START DATASET RECORDS

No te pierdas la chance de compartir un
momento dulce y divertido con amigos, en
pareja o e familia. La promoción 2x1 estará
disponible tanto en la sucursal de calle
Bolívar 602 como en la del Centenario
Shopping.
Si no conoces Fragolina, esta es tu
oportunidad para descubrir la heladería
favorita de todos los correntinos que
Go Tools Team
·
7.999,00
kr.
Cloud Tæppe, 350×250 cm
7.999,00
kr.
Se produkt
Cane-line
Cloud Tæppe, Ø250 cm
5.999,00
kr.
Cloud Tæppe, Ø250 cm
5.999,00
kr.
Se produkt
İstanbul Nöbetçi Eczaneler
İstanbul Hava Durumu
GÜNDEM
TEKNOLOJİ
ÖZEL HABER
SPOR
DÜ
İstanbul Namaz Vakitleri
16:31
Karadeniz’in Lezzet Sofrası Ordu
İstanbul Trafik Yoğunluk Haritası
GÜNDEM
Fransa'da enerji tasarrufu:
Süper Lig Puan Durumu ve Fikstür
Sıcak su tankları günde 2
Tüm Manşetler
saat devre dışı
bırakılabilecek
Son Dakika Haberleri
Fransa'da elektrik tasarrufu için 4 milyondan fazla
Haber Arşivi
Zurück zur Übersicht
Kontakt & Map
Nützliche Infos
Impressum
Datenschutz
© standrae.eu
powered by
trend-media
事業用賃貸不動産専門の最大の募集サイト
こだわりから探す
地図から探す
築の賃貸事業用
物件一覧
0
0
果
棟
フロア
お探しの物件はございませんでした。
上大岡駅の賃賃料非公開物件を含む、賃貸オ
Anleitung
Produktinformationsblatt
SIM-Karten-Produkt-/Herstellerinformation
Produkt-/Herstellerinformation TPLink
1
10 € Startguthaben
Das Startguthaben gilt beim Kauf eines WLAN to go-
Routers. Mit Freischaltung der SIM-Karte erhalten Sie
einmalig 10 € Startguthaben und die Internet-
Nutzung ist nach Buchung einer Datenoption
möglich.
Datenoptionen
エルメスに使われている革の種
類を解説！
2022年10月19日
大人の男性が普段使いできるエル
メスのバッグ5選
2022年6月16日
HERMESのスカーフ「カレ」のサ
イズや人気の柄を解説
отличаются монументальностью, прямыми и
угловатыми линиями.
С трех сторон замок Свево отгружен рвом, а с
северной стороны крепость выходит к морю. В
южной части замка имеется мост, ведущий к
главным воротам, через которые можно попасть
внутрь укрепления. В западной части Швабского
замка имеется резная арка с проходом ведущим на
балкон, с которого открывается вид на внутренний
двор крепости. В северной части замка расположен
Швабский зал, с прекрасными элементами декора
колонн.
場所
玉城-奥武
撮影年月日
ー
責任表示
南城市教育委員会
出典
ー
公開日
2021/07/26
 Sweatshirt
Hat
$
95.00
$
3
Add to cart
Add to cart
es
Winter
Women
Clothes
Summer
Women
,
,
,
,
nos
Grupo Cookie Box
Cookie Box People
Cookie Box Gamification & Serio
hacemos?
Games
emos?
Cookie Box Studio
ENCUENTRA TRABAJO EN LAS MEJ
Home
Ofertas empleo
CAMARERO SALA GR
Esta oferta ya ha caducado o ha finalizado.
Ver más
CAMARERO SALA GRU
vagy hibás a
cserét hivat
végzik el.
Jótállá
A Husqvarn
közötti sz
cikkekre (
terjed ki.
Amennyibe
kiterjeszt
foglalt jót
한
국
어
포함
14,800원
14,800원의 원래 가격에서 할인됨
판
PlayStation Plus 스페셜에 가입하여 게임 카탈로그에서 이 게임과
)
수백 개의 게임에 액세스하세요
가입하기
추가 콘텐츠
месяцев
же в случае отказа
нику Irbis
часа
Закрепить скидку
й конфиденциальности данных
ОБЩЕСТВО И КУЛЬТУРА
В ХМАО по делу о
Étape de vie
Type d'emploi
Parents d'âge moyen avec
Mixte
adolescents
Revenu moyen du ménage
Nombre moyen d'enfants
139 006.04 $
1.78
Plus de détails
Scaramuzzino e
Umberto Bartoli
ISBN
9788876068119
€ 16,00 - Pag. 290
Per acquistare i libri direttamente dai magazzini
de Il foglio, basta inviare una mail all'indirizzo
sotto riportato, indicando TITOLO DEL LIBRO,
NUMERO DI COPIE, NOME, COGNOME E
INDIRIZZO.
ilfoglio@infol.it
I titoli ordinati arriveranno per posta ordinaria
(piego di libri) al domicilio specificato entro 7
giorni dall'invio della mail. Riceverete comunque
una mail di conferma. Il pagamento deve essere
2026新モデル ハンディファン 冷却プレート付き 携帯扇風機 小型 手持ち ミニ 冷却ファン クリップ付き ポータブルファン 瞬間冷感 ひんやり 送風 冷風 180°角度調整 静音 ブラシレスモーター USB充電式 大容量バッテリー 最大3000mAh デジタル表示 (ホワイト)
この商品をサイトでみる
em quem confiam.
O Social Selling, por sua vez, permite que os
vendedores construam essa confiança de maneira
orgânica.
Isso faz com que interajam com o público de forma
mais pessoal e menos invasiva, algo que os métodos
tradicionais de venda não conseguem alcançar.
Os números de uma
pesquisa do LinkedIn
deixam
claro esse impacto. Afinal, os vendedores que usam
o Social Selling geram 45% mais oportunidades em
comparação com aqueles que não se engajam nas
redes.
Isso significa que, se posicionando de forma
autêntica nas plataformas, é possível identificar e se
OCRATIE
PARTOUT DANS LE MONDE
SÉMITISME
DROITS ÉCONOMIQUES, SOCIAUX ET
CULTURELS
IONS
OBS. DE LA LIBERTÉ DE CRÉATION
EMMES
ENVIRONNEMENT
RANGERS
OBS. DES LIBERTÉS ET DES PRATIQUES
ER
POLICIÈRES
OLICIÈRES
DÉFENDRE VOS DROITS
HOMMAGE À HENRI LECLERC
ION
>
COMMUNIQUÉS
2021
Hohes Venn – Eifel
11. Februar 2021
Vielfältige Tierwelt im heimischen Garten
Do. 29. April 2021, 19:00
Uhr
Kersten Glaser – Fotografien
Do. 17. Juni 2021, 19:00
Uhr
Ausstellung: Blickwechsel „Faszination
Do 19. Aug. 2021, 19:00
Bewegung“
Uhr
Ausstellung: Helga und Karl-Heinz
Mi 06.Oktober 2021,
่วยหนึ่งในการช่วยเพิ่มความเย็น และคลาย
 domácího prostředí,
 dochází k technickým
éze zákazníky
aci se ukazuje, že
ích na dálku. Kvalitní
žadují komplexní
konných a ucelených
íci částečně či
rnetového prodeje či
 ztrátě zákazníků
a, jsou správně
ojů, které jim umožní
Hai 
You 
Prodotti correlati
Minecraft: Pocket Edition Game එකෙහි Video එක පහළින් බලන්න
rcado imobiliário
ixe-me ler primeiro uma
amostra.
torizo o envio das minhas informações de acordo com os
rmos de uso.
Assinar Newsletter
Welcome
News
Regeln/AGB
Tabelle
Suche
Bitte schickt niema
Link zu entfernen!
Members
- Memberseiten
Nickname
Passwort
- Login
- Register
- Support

END DATASET RECORDS

• _WHAT THE TASK REQUIRES_: All that belongs in the answer is the run of lines above from the line containing "Cookie Box Gamification & Serio" through the line containing "Закрепить скидку", exactly as written.

• _EXERCISE RESULT_:
Cookie Box Gamification & Serio
hacemos?
Games
emos?
Cookie Box Studio
ENCUENTRA TRABAJO EN LAS MEJ
Home
Ofertas empleo
CAMARERO SALA GR
Esta oferta ya ha caducado o ha finalizado.
Ver más
CAMARERO SALA GRU
vagy hibás a
cserét hivat
végzik el.
Jótállá
A Husqvarn
közötti sz
cikkekre (
terjed ki.
Amennyibe
kiterjeszt
foglalt jót
한
국
어
포함
14,800원
14,800원의 원래 가격에서 할인됨
판
PlayStation Plus 스페셜에 가입하여 게임 카탈로그에서 이 게임과
)
수백 개의 게임에 액세스하세요
가입하기
추가 콘텐츠
месяцев
же в случае отказа
нику Irbis
часа
Закрепить скидку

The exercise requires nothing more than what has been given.